Red, white, & blue Monday in the blog.
Lovely weekend with family wamily. Swimming, talking, eating, go-carts in the rain.
Plus City Museum of St. Louis. A total wow experience! I climbed higher (on ladders and spokes) and lower (down tunnels of rock) than I ever imagined I would with these old bones!
But we were insulated from the bad news about the Exxon oil spill in the Yellowstone River and came home to that awareness. Sigh...
So here is a poem from Living on the Earth. For some reason coming-back-to-life after a period of distance and numbness hits home with a number of readers/hearers. It may capture the mixed mood I feel right now, with the actual fireworks audible in the hometown distance as I type.

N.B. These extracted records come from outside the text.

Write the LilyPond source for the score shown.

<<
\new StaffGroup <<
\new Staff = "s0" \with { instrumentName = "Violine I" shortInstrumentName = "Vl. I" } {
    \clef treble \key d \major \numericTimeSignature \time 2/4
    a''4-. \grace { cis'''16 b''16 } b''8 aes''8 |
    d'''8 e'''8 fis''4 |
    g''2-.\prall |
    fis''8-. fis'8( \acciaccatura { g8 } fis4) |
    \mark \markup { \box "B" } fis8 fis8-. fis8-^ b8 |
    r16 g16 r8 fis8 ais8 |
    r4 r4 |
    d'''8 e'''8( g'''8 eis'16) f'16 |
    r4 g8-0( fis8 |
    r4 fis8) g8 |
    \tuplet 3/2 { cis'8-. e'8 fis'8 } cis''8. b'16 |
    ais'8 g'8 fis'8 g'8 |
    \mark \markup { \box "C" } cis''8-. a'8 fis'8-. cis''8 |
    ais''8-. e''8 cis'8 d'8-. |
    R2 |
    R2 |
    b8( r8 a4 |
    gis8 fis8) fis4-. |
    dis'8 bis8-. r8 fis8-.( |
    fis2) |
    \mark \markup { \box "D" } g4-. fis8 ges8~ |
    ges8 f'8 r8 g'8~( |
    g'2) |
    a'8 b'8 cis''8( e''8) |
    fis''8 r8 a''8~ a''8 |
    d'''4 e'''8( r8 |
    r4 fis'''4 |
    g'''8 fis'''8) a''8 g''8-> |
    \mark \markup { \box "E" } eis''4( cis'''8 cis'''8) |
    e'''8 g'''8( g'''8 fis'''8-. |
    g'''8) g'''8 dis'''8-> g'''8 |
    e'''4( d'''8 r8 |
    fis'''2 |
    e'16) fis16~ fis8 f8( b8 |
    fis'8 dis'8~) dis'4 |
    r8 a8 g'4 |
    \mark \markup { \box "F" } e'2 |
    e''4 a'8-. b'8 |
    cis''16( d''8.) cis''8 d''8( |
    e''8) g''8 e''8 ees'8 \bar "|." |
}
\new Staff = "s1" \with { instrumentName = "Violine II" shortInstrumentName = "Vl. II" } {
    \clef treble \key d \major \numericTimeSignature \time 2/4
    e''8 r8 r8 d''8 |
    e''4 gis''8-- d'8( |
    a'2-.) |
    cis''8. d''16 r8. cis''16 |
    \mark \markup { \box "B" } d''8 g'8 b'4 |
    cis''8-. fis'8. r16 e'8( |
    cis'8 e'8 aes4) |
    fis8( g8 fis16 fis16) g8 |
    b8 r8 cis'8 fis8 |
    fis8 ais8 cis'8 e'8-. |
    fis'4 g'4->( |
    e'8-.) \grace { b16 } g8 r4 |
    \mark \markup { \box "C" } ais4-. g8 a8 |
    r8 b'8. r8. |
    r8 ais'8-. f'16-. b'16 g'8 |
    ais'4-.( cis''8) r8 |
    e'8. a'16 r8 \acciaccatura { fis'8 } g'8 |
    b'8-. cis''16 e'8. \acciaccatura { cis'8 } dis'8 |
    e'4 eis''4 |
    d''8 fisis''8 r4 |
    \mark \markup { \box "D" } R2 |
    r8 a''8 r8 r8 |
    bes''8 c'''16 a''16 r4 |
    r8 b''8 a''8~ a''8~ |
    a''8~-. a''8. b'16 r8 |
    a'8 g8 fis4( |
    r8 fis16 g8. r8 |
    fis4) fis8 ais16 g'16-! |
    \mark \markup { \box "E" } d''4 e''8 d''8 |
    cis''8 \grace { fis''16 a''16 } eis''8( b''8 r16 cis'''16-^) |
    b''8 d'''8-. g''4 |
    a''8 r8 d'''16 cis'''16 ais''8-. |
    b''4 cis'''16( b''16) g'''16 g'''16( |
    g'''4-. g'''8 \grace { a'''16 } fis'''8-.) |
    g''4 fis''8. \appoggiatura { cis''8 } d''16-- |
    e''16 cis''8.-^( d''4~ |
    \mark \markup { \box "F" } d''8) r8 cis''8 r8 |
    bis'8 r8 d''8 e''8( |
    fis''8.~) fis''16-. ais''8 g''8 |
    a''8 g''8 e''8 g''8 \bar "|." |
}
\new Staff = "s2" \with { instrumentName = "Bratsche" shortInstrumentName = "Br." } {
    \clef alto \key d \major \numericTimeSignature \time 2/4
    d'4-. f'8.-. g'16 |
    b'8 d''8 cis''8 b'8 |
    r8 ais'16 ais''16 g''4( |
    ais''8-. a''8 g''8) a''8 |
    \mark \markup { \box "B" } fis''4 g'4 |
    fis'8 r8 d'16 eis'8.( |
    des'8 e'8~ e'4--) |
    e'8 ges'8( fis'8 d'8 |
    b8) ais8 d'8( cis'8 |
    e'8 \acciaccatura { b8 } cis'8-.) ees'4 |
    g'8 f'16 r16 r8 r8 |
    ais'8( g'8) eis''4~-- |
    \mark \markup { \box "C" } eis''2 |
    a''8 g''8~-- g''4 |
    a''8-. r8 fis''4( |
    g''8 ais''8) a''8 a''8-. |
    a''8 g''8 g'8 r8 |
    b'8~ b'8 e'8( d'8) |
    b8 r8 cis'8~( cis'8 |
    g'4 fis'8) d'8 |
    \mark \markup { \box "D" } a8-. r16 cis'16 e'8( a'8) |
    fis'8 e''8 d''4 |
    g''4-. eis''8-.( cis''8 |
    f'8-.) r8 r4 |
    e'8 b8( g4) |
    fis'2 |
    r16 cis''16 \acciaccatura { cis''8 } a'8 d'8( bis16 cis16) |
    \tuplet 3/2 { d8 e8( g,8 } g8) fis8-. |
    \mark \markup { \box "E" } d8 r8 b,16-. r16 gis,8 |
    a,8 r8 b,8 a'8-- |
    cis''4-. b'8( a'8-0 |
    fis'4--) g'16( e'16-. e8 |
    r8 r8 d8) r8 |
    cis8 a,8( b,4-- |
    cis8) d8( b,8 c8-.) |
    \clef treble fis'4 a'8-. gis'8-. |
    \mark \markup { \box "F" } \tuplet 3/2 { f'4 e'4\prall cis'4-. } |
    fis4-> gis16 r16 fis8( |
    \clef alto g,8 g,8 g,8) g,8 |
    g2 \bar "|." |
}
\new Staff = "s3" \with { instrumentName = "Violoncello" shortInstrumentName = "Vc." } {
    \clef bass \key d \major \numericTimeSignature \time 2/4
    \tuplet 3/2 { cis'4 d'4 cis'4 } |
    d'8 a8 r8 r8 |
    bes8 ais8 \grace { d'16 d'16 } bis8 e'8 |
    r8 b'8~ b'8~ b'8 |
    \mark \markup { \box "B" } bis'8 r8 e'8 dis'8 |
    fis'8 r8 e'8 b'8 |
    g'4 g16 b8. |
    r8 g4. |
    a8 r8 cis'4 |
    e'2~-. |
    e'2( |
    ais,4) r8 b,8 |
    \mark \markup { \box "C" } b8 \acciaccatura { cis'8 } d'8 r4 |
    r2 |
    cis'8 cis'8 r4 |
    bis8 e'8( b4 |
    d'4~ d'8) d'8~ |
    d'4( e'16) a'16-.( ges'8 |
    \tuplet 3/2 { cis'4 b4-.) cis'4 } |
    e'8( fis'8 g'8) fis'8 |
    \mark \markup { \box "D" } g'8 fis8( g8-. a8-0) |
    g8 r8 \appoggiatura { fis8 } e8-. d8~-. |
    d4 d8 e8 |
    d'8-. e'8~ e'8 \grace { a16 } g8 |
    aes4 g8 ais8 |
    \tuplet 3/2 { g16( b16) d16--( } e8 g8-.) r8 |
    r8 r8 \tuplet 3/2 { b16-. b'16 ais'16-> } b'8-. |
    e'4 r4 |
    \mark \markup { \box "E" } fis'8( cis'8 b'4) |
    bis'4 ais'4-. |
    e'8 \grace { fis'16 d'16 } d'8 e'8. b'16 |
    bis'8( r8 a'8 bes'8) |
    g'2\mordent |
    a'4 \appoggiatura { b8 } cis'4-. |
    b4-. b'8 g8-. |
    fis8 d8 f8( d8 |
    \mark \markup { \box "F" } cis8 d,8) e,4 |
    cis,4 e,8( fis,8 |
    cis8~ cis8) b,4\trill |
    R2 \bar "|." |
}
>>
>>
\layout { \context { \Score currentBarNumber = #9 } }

Resurrection on the 4th of July
I can't reach anyone anymore,
bound hand and foot by graveclothes.
On the deck under the grapevines
a tall thin man who makes flowerboxes
from fallen tree branches
offers me half a Weiss beer
with a slice of lemon in a paper cup.
I avoid my husband, my old friends.
They don't see the miracle,
they only recoil from the stench
of what's over.
I sit on the cooler
till someone needs another beer,
then plunge my dead fingers into the ice
for a stranger.
My face is bound about by a napkin
to keep my jaw from hanging open
in perpetual awe.
The man who writes about jazz
gives me a plate of blackberries.
One by one they dissolve on my tongue.
My belly still functions, my womb lunges for a child
running down the wooden steps.
Fireworks begin in the alley,
a great spoked wheel of flame
between the fence boards.
No one notices the light.
Maybe I've come too far from the stone.
When I last went to the City Museum, I had bruises on my knees from climbing so much.
ReplyDeleteOh, that's a grand, grand poem.
ReplyDeleteThank you, Dale.
ReplyDeleteEmily, yes. Next time I hope to remember kneepads!
Missed seeing this yesterday. Wonderful poem, Kathleen.
ReplyDeleteThanks, Maureen. Still catching up on my blog reading...I think you have a new poem up, too!